Medical expenses are deductible as a "miscellaneous itemized deduction" only to the extent they exceed 7.5 percent of your adjusted gross income. So if your adjusted gross income is $100,000, the first $7,500 of medical expenses is on you. Still, with medical expenses rising, more Americans are meeting that hurdle — 10.5 million taxpayers deducted an estimated $76 billion in medical expenses in 2007, up from 8.6 million who deducted $56 billion in 2004.

It easier than you might think to exceed 7.5 percent, since you have fairly wide latitude as to what qualifies. The deduction is allowed for out of pocket spending on the medical care of a taxpayer, spouse or a dependent. Medical care includes diagnosis, cure, mitigation, treatment or prevention of a disease or disability. Dental, vision and psychiatric conditions all qualify.

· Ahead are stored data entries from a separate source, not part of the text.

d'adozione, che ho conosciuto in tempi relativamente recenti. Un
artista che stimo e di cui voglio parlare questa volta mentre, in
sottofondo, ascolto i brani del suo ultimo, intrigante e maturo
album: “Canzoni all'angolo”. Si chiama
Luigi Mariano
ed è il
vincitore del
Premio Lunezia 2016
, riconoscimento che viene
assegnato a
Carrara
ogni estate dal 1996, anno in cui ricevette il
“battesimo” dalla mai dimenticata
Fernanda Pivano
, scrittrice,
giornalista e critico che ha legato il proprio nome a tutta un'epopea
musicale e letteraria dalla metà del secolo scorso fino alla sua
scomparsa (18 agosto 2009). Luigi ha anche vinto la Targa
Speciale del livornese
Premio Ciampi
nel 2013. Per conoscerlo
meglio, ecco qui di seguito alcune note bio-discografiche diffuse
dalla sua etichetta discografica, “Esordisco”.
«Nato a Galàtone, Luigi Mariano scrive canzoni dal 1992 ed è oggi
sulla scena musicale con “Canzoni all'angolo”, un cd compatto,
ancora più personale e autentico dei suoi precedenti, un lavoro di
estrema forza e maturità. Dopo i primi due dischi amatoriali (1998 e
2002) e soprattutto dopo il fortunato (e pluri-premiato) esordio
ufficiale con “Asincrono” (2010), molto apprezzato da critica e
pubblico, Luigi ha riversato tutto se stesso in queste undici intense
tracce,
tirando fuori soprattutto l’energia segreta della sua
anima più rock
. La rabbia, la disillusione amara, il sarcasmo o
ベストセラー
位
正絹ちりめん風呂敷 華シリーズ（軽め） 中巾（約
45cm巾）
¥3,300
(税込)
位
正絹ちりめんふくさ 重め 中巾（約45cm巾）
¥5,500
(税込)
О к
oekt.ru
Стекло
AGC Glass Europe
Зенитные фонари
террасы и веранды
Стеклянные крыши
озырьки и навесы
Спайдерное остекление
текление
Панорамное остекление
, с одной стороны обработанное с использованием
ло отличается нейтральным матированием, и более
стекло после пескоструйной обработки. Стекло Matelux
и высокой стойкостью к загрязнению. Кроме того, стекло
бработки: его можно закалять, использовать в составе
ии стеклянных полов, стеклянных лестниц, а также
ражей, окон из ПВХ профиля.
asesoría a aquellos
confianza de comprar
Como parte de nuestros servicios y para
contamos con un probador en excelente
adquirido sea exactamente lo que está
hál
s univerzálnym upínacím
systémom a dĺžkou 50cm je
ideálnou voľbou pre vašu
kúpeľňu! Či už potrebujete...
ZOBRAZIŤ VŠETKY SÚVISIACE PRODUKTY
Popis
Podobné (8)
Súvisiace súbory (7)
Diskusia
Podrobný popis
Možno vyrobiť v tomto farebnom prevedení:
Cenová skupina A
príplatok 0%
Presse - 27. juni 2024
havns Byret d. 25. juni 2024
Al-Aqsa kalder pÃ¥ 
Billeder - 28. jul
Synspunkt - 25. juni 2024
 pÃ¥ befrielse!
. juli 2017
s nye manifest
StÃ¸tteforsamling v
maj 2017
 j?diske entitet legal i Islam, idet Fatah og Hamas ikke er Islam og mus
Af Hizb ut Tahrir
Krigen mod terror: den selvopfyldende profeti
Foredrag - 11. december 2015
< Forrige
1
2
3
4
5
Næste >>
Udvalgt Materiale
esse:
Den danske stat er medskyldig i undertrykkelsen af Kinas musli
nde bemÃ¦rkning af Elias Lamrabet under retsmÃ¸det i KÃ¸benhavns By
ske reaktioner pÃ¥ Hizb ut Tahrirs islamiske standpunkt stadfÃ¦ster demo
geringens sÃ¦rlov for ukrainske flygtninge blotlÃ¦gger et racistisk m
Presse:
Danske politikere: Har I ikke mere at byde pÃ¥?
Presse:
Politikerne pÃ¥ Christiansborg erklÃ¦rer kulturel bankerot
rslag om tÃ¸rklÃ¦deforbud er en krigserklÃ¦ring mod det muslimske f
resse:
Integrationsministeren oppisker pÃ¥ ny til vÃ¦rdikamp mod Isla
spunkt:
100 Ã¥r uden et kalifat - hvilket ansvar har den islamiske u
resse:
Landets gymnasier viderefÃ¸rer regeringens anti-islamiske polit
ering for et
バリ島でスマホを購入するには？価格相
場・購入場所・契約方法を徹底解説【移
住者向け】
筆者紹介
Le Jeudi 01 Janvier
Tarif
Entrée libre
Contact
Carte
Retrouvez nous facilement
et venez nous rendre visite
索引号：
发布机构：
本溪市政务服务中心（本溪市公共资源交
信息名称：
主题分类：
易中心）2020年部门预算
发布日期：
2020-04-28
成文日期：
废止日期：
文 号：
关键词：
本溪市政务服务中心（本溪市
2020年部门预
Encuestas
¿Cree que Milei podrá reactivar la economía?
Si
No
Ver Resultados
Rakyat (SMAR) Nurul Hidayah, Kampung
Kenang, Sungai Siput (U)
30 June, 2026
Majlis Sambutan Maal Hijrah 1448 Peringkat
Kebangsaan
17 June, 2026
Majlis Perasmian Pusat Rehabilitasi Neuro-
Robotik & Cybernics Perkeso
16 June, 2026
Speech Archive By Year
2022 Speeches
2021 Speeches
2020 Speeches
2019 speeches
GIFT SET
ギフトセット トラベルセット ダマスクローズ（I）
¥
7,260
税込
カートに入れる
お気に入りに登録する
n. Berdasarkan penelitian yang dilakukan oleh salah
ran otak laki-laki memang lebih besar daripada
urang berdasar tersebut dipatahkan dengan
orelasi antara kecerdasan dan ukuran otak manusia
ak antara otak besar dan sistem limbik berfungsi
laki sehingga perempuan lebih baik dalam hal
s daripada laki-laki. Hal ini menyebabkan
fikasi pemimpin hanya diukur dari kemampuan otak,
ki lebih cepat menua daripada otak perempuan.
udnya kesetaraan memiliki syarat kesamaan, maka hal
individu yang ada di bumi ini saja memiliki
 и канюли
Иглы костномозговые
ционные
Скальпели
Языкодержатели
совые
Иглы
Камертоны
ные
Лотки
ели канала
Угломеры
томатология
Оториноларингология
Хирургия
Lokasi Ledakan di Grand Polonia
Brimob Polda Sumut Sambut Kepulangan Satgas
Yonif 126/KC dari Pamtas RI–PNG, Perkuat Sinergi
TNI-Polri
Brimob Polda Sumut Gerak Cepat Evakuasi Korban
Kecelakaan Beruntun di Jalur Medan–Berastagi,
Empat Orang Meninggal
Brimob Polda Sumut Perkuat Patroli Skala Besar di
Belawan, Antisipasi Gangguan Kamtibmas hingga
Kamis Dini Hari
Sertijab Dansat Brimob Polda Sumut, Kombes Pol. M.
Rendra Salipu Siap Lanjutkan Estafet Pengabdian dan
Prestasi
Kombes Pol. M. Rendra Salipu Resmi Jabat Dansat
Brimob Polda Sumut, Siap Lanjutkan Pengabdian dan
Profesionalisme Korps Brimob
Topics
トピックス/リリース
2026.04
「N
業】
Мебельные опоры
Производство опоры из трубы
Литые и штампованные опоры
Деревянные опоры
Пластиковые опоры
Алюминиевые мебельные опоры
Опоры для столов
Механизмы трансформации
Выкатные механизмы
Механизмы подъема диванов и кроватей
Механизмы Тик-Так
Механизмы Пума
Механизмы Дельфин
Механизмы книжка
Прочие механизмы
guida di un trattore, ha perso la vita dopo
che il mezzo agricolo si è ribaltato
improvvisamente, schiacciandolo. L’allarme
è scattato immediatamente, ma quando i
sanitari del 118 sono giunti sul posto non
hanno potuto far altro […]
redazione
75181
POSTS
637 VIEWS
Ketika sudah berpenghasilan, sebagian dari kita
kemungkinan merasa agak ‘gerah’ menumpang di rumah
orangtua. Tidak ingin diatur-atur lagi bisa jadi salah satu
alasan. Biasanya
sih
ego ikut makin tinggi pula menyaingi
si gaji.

Mitigation, in particular, covers a lot of expensive territory, The IRS has said that false teeth, prescription eyeglasses or contact lenses, laser eye surgery, hearing aids, crutches, wheelchairs and guide dogs for the blind or deaf are all deductible medical expenses. You can also deduct premiums you pay for nursing home and health insurance. (If you're self-employed, you don't have to meet the 7.5 percent threshold to deduct health insurance.)

Not surprisingly, you can't deduct expenses covered by insurance or those paid from otherwise tax-advantage accounts, such as Flexible Spending Accounts or Health Savings Accounts.

If it's special, medically required food you're claiming, you'll need a statement from your doctor. Plus, no matter what your doctor says, you need to make sure the food items don't substitute for something else you would otherwise be consuming. For that reason, prescribed low calorie foods don't qualify as medical expenses, since they are substitutes for the food you would normally consume to satisfy nutritional requirements.